Dès lors, s’affirme le lien nécessaire entre la constitution du « peuple » comme objet politique et la refondation radicale du clivage droite-gauche. Pour peu que chacun de ses termes soit reprécisé, la trilogie ancienne de l’égalité, de la citoyenneté et de la solidarité peut redevenir un principe de rassemblement pour une majorité (pas pour la totalité) des classes populaires. Il n’est pas de politique populaire conséquente qui ne soit de gauche ; à l’inverse, on peut craindre qu’il n’y ait pas de populisme qui ne laisse trop d’espace à la droite.
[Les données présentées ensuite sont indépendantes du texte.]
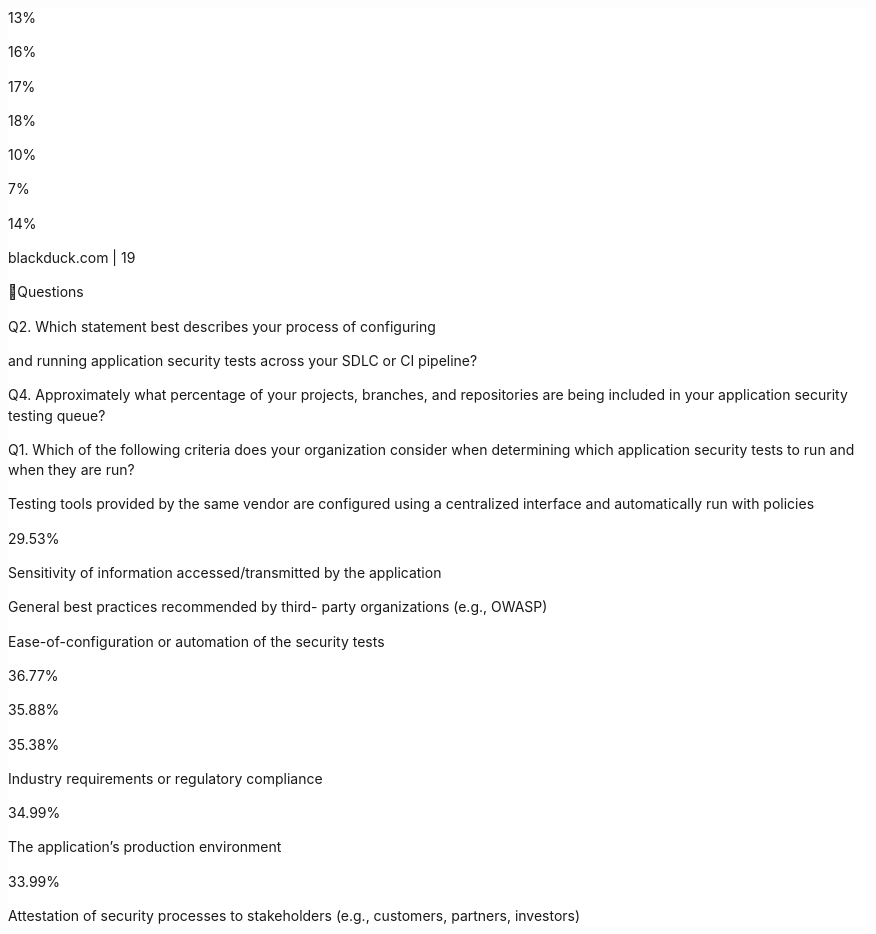 13%

16%

17%

18%

10%

7%

14%

blackduck.com \| 19

Questions 

Q2\. Which statement best describes your process of configuring 

and running application security tests across your SDLC or CI 
pipeline?

Q4\. Approximately what percentage of your projects, branches, 
and repositories are being included in your application 
security testing queue?

Q1\. Which of the following criteria does your organization 
consider when determining which application security 
tests to run and when they are run?

Testing tools provided by the same vendor are 
configured using a centralized interface and 
automatically run with policies

29\.53%

Sensitivity of information accessed/transmitted 
by the application

General best practices recommended by third\-
party organizations (e.g., OWASP)

Ease\-of\-configuration or automation of the 
security tests

36\.77%

35\.88%

35\.38%

Industry requirements or regulatory compliance

34\.99%

The application’s production environment

33\.99%

Attestation of security processes to stakeholders 
(e.g., customers, partners, investors)
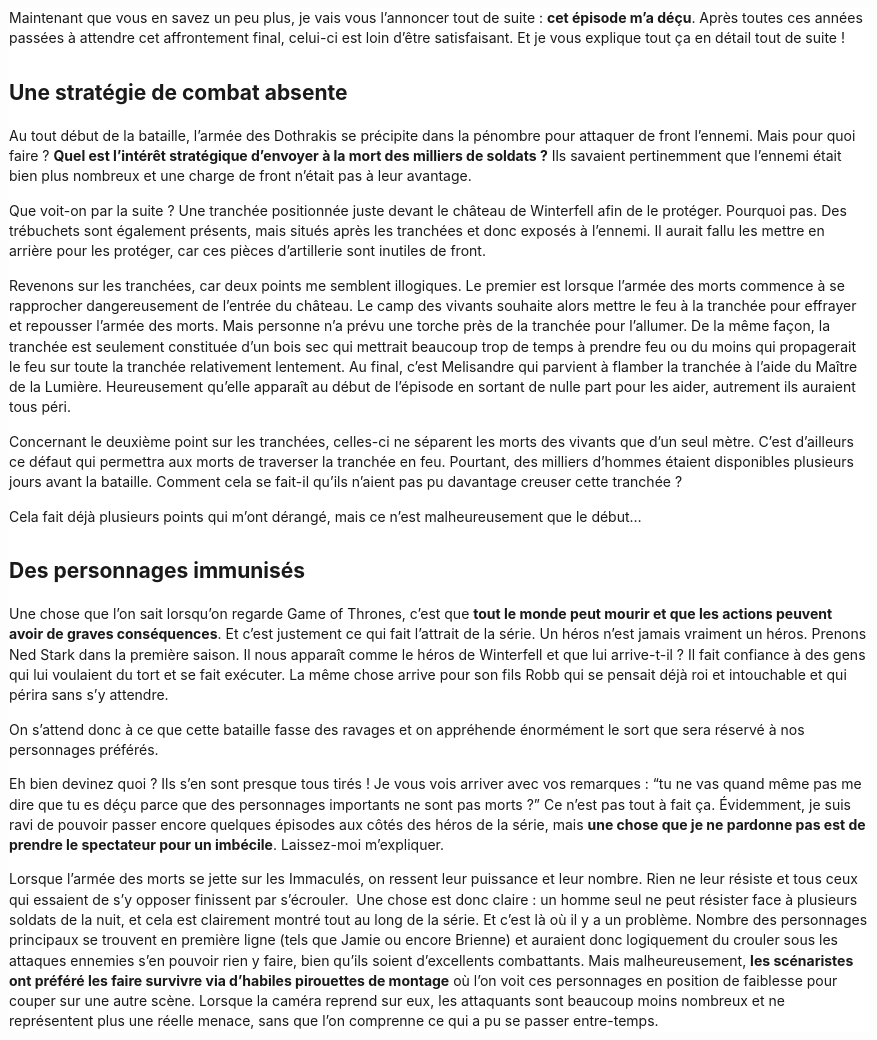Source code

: Maintenant que vous en savez un peu plus, je vais vous l&#8217;annoncer tout de suite : **cet épisode m&#8217;a déçu**. Après toutes ces années passées à attendre cet affrontement final, celui-ci est loin d&#8217;être satisfaisant. Et je vous explique tout ça en détail tout de suite !

## Une stratégie de combat absente

Au tout début de la bataille, l&#8217;armée des Dothrakis se précipite dans la pénombre pour attaquer de front l&#8217;ennemi. Mais pour quoi faire ? **Quel est l&#8217;intérêt stratégique d&#8217;envoyer à la mort des milliers de soldats ?** Ils savaient pertinemment que l&#8217;ennemi était bien plus nombreux et une charge de front n&#8217;était pas à leur avantage.

Que voit-on par la suite ? Une tranchée positionnée juste devant le château de Winterfell afin de le protéger. Pourquoi pas. Des trébuchets sont également présents, mais situés après les tranchées et donc exposés à l&#8217;ennemi. Il aurait fallu les mettre en arrière pour les protéger, car ces pièces d&#8217;artillerie sont inutiles de front.

Revenons sur les tranchées, car deux points me semblent illogiques. Le premier est lorsque l&#8217;armée des morts commence à se rapprocher dangereusement de l&#8217;entrée du château. Le camp des vivants souhaite alors mettre le feu à la tranchée pour effrayer et repousser l&#8217;armée des morts. Mais personne n&#8217;a prévu une torche près de la tranchée pour l&#8217;allumer. De la même façon, la tranchée est seulement constituée d&#8217;un bois sec qui mettrait beaucoup trop de temps à prendre feu ou du moins qui propagerait le feu sur toute la tranchée relativement lentement. Au final, c&#8217;est Melisandre qui parvient à flamber la tranchée à l&#8217;aide du Maître de la Lumière. Heureusement qu&#8217;elle apparaît au début de l&#8217;épisode en sortant de nulle part pour les aider, autrement ils auraient tous péri.

Concernant le deuxième point sur les tranchées, celles-ci ne séparent les morts des vivants que d&#8217;un seul mètre. C&#8217;est d&#8217;ailleurs ce défaut qui permettra aux morts de traverser la tranchée en feu. Pourtant, des milliers d&#8217;hommes étaient disponibles plusieurs jours avant la bataille. Comment cela se fait-il qu&#8217;ils n&#8217;aient pas pu davantage creuser cette tranchée ?

Cela fait déjà plusieurs points qui m&#8217;ont dérangé, mais ce n&#8217;est malheureusement que le début&#8230;

## Des personnages immunisés

Une chose que l&#8217;on sait lorsqu&#8217;on regarde Game of Thrones, c&#8217;est que **tout le monde peut mourir et que les actions peuvent avoir de graves conséquences**. Et c&#8217;est justement ce qui fait l&#8217;attrait de la série. Un héros n&#8217;est jamais vraiment un héros. Prenons Ned Stark dans la première saison. Il nous apparaît comme le héros de Winterfell et que lui arrive-t-il ? Il fait confiance à des gens qui lui voulaient du tort et se fait exécuter. La même chose arrive pour son fils Robb qui se pensait déjà roi et intouchable et qui périra sans s&#8217;y attendre.

On s&#8217;attend donc à ce que cette bataille fasse des ravages et on appréhende énormément le sort que sera réservé à nos personnages préférés.

Eh bien devinez quoi ? Ils s&#8217;en sont presque tous tirés ! Je vous vois arriver avec vos remarques : &#8220;tu ne vas quand même pas me dire que tu es déçu parce que des personnages importants ne sont pas morts ?&#8221; Ce n&#8217;est pas tout à fait ça. Évidemment, je suis ravi de pouvoir passer encore quelques épisodes aux côtés des héros de la série, mais **une chose que je ne pardonne pas est de prendre le spectateur pour un imbécile**. Laissez-moi m&#8217;expliquer.

Lorsque l&#8217;armée des morts se jette sur les Immaculés, on ressent leur puissance et leur nombre. Rien ne leur résiste et tous ceux qui essaient de s&#8217;y opposer finissent par s&#8217;écrouler.  Une chose est donc claire : un homme seul ne peut résister face à plusieurs soldats de la nuit, et cela est clairement montré tout au long de la série. Et c&#8217;est là où il y a un problème. Nombre des personnages principaux se trouvent en première ligne (tels que Jamie ou encore Brienne) et auraient donc logiquement du crouler sous les attaques ennemies s&#8217;en pouvoir rien y faire, bien qu&#8217;ils soient d&#8217;excellents combattants. Mais malheureusement, **les scénaristes ont préféré les faire survivre via d&#8217;habiles pirouettes de montage** où l&#8217;on voit ces personnages en position de faiblesse pour couper sur une autre scène. Lorsque la caméra reprend sur eux, les attaquants sont beaucoup moins nombreux et ne représentent plus une réelle menace, sans que l&#8217;on comprenne ce qui a pu se passer entre-temps.

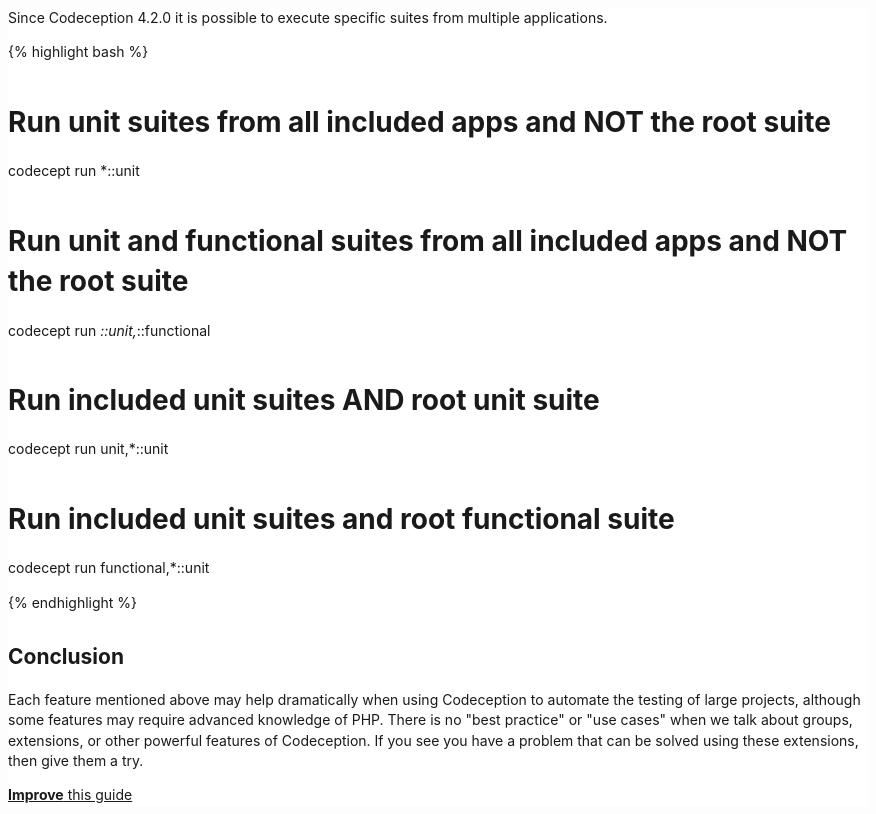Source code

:Since Codeception 4.2.0 it is possible to execute specific suites from multiple applications.

{% highlight bash %}

# Run unit suites from all included apps and NOT the root suite
codecept run *::unit

# Run unit and functional suites from all included apps and NOT the root suite
codecept run *::unit,*::functional

# Run included unit suites AND root unit suite
codecept run unit,*::unit

# Run included unit suites and root functional suite
codecept run functional,*::unit

{% endhighlight %}

## Conclusion

Each feature mentioned above may help dramatically when using Codeception to automate the testing of large projects,
although some features may require advanced knowledge of PHP. There is no "best practice" or "use cases"
when we talk about groups, extensions, or other powerful features of Codeception.
If you see you have a problem that can be solved using these extensions, then give them a try.



<div class="alert alert-warning"><a href="https://github.com/Codeception/codeception.github.com/edit/master/guides/08-Customization.md"><strong>Improve</strong> this guide</a></div>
La tentation d’un populisme de gauche n’est certes pas une abomination, elle a de solides arguments, mais elle peut donc devenir une impasse. Elle se veut combative, mais elle risque de préparer déjà les défaites futures. On ne dispute pas la nation à l’extrême droite : on ouvre la souveraineté populaire vers tous les espaces politiques sans distinction. On ne lui dispute pas l’identité collective, nationale ou autre : on plaide pour les libres identifications, pour le libre jeu des appartenances et pour la revalorisation massive de l’égalité, seule base durable du commun. On ne dispute pas le populisme à l’extrême droite : on délégitime son emprise en lui opposant la constitution d’un pôle populaire d’émancipation. Et « populaire » n’est pas « populiste ». C’est ce pôle de la dignité populaire qui doit concentrer les efforts.

Notes

[1Pablo Iglesias, 22 novembre 2014.

[2Jean-Luc Mélenchon, L’Ère du peuple, Fayard, 2014 (réédition 2016).

[3Chantal Mouffe, On the political, Routledge, 2005 (traduction française, L’illusion du consensus, Albin Michel, 2016).

[4Norberto Bobbio, Droite et gauche, Seuil, 1996.